Generally I strive to produce my own set of calculations and drawings under my direct supervision. These documents can be marked 'Preliminary' or can be stamped and sealed.

In my area were not supposed to produce work in any way that can't be stamped/signed by us or marked preliminary.

 
I think this all get's muddied by the fact that the Architectural practice allows for architects to perform some levels of Structural design.

This likely varies from municipality to municipality, but I expect that the risk is relatively low - primarily centered on the fact that anyone can get sued by anyone else and the cost/time to defend is a big burden. Having an agreement between you and the architect with very good contract language probably reduces the risk even more.


 
Your liability is the same regardless of whether you redlined his drawings or if you produced your own. In either case you'd be under contract to the architect, so the owner would have to sue the architect for any contractual disputes to get to you anyway (good reason to work for the architect, not the owner!)

In the end, if you designed it, you own the liability. Sure, there are many roads to get there, but it still gets there.

This is why I no longer do this for architects. They cannot and will not produce a set of structural drawings, so your name is on a 'structural design' that is missing all sorts of structural specs and details.
 
For me this work is similar to performing a site visit to look at, say, 3 beams. You're not there looking at the other 47 beams, just those 3. You provide an evaluation, maybe a repair or replacement or reinforcement. But it's only for those 3 beams.

If I'm redlining a drawing to design 3 beams, that's all I'm looking at because it's all I was hired to look at. Not the other 47 beams on the plans.

In both situations if something happened to be wrong with the other 47 beams you didn't look at, guess what, they're still going to come after you.

I know some people who will sign and seal an architects drawing tho, or say one page in a set. To me that is crazy. I am not signing and sealing anything that I don't produce.

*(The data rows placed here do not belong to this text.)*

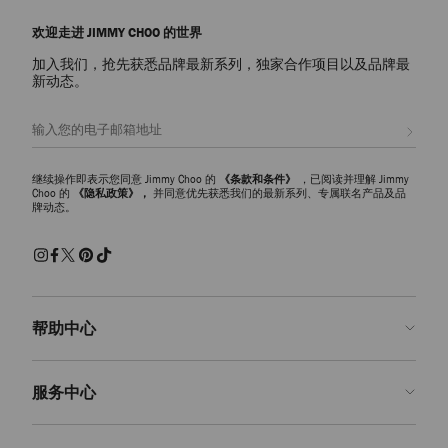
Jimmy Choo女士运动鞋时尚有型，为您的休闲穿搭和其它装扮带来低调
简约魅力。品牌运动鞋兼具时髦造型和实用功能，是打造休闲造型、提升
欢迎走进 JIMMY CHOO 的世界
时尚感的基础单品。。
加入我们，抢先获悉品牌最新系列，独家合作项目以及品牌最
Diamond 系列运动鞋
新动态。
Diamond 系列运动鞋采用多切面橡胶鞋底标志性设计，有多种鞋款可供
随心选择。Diamond Maxi 系列运动鞋将运动鞋款式时尚升级，未来风格
注册会员
设计，立体廓形比例夸张，营造舒适包裹感与显高视觉感。Diamond
Light、Flex 和 Maxi Crystal 系列运动鞋以灵活多样的设计凸显本系列的独
特结构，别具个性，引人注目。
继续操作即表示您同意 Jimmy Choo 的
《条款和条件》
，已阅读并理解 Jimmy
Choo 的
《隐私政策》，
并同意优先获悉我们的最新系列、专属联名产品及品
牌动态。
奢雅运动鞋
奢美风尚与运动美学的绝妙融合，品牌奢雅运动鞋系列为运动造型增添迷
人魅力。无论是时髦厚底和坡跟风格的复古高帮 Del Mar 系列运动鞋，或
是色彩艶丽的现代风格 Palma 系列运动鞋，都适合打造时尚修长造型。
精选奢美皮革、针织和羊绒饰面材质打造的 Rome 和 Veles 系列经典低帮
运动鞋，适合搭配运动单品、紧身裤或慢跑裤，提升运动时尚感。
帮助中心
如何搭配 Jimmy Choo 运动鞋
探索品牌各种设计款式，为出席正式活动、派对和庆祝活动选择潮流运动
联系我们
鞋。极简造型可选择点缀精美细节的运动鞋，与您的奢丽珠宝呼应。也可
服务中心
选择黑色皮革低帮运动鞋或懒人运动鞋代替乐福鞋和正装鞋履。出席正式
常见问题解答
场合可选择厚底运动鞋搭配西装，正装流畅利落的线条更显鞋履图案廓形
查看订单状态">查看订单状态
预约服务
的别致之感。如果您正在寻找搭配连衣裙或工作服饰的运动鞋款式，低调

In NJ, engineers and architects have basically the same "power". The only thing (that I am aware of) that an architect cannot do in NJ is observing pile installation.
 
I'd think that if your name is not on the project and you're just redlining a few things for someone else to sign/seal, the liability doesn't go to you. Of course, the legal system is quite complicated and you can get sued for anything, but I think it's a very low level of risk. I agree with having a good contract for things like that to get rid of your responsibility and make it clear that you're advising them, and what they do with it is up to them. It's how pretty much all structural software is contracted.

Personally, I haven't come across issues with this. I marked up a few architectural drawings and sometimes, they didn't follow what I marked and just did their own thing, or they missed some welds and stuff. Maybe I'm lucky, but it never came back to me.
 

Yes, and clearly stipulate what you have done...

-----*****-----
So strange to see the singularity approaching while the entire planet is rapidly turning into a hellscape. -John Coates

-Dik
 
Just make sure on the markup that it clearly states what was and was not reviewed. It is the same thing with misusing "inspection" when only an "observation" was done.

We started refusing to do this for local architects as we had an "oopsie" where a licensed architect (30+ years experience of both arch. and structural) told the contractor to demo. a load bearing wall and a collapse ensued. No injuries. But after that, we quit trusting architects to do any structural work and didn't want to associate ourselves with anything like "Redline markups" and not knowing what other structural work was going on. Lawyers will go after anyone involved and just wasn't worth the risk to us anymore.